Google App Engine 超时:数据存储操作超时,或数据暂时不可用

发布于 2024-10-13 06:56:20 字数 3070 浏览 6 评论 0 原文

这是我每天都会在应用程序日志中遇到的常见异常,通常每天 5/6 次,访问量为 1K/天:

db error trying to store stats
Traceback (most recent call last):
  File "/base/data/home/apps/stackprinter/1b.347728306076327132/app/utility/worker.py", line 36, in deferred_store_print_statistics
    dbcounter.increment()
  File "/base/data/home/apps/stackprinter/1b.347728306076327132/app/db/counter.py", line 28, in increment
    db.run_in_transaction(txn)
  File "/base/python_runtime/python_lib/versions/1/google/appengine/api/datastore.py", line 1981, in RunInTransaction
    DEFAULT_TRANSACTION_RETRIES, function, *args, **kwargs)
  File "/base/python_runtime/python_lib/versions/1/google/appengine/api/datastore.py", line 2067, in RunInTransactionCustomRetries
    ok, result = _DoOneTry(new_connection, function, args, kwargs)
  File "/base/python_runtime/python_lib/versions/1/google/appengine/api/datastore.py", line 2105, in _DoOneTry
    if new_connection.commit():
  File "/base/python_runtime/python_lib/versions/1/google/appengine/datastore/datastore_rpc.py", line 1585, in commit
    return rpc.get_result()
  File "/base/python_runtime/python_lib/versions/1/google/appengine/api/apiproxy_stub_map.py", line 530, in get_result
    return self.__get_result_hook(self)
  File "/base/python_runtime/python_lib/versions/1/google/appengine/datastore/datastore_rpc.py", line 1613, in __commit_hook
    raise _ToDatastoreError(err)
Timeout: The datastore operation timed out, or the data was temporarily unavailable.

引发上述异常的函数如下:

def store_printed_question(question_id, service, title):
    def _store_TX():
        entity = Question.get_by_key_name(key_names = '%s_%s' % \
                                         (question_id, service ) )
        if entity:
            entity.counter = entity.counter + 1                
            entity.put()
        else:
            Question(key_name = '%s_%s' % (question_id, service ),\ 
                          question_id ,\
                          service,\ 
                          title,\ 
                          counter = 1).put()
    db.run_in_transaction(_store_TX)

基本上, store_printed_question 函数检查先前是否打印过给定问题,在这种情况下,在单个事务中递增相关计数器。
此函数由 WebHandler 添加到 deferred 使用预定义的工作器如您所知,默认队列的吞吐量为每秒 5 次任务调用。

在具有六个属性(两个索引)的实体上,我认为使用 事务可以让我避免数据存储超时,但是,查看日志,这个错误仍然每天都会出现。

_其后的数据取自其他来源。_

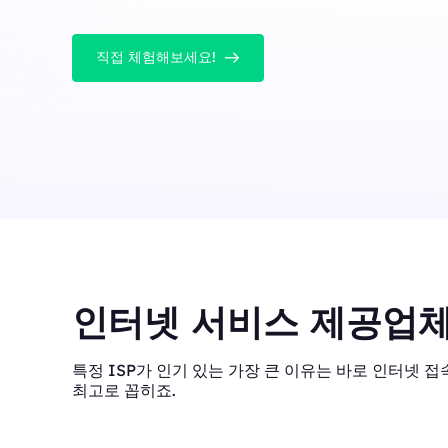
직접 체험해보세요!
인터넷 서비스 제공업체
특정 ISP가 인기 있는 가장 큰 이유는 바로 인터넷 접속
최고로 꼽히죠.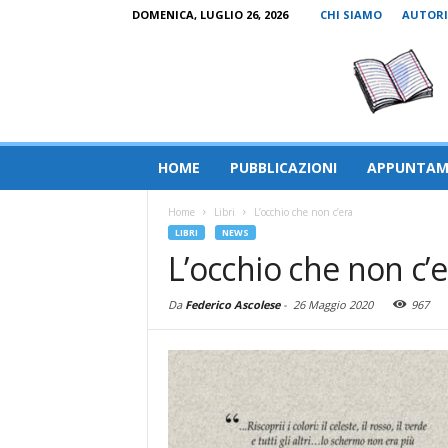
DOMENICA, LUGLIO 26, 2026
CHI SIAMO
AUTORI
HOME
PUBBLICAZIONI
APPUNTAM
Home
Libri
L’occhio che non c’era
LIBRI
NEWS
L’occhio che non c’e
Da
Federico Ascolese
-
26 Maggio 2020
967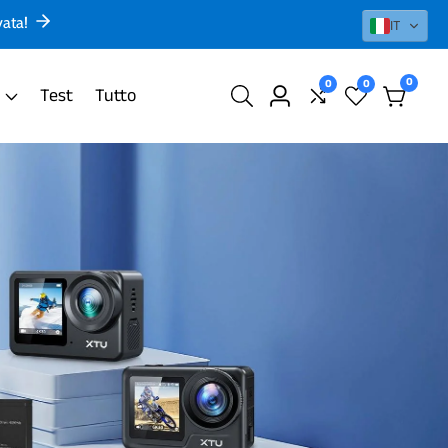
vata!
IT
0
0
0
0
Test
Tutto
Login
element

我存储的这个计数器并不是那么重要,所以我不担心这些超时;无论如何,我很好奇为什么 Google App Engine 即使在每秒 5 个任务的低速率下也无法正确处理此任务,并且降低速率是否可能是一个可能的解决方案。
每个问题都使用分片计数器来避免超时,这未免太过分了大部头书。

编辑:
我已将默认队列的速率限制设置为每秒 1 个任务;我仍然遇到同样的错误。

This is a common exception I'm getting on my application's log daily, usually 5/6 times a day with a traffic of 1K visits/day:

db error trying to store stats
Traceback (most recent call last):
  File "/base/data/home/apps/stackprinter/1b.347728306076327132/app/utility/worker.py", line 36, in deferred_store_print_statistics
    dbcounter.increment()
  File "/base/data/home/apps/stackprinter/1b.347728306076327132/app/db/counter.py", line 28, in increment
    db.run_in_transaction(txn)
  File "/base/python_runtime/python_lib/versions/1/google/appengine/api/datastore.py", line 1981, in RunInTransaction
    DEFAULT_TRANSACTION_RETRIES, function, *args, **kwargs)
  File "/base/python_runtime/python_lib/versions/1/google/appengine/api/datastore.py", line 2067, in RunInTransactionCustomRetries
    ok, result = _DoOneTry(new_connection, function, args, kwargs)
  File "/base/python_runtime/python_lib/versions/1/google/appengine/api/datastore.py", line 2105, in _DoOneTry
    if new_connection.commit():
  File "/base/python_runtime/python_lib/versions/1/google/appengine/datastore/datastore_rpc.py", line 1585, in commit
    return rpc.get_result()
  File "/base/python_runtime/python_lib/versions/1/google/appengine/api/apiproxy_stub_map.py", line 530, in get_result
    return self.__get_result_hook(self)
  File "/base/python_runtime/python_lib/versions/1/google/appengine/datastore/datastore_rpc.py", line 1613, in __commit_hook
    raise _ToDatastoreError(err)
Timeout: The datastore operation timed out, or the data was temporarily unavailable.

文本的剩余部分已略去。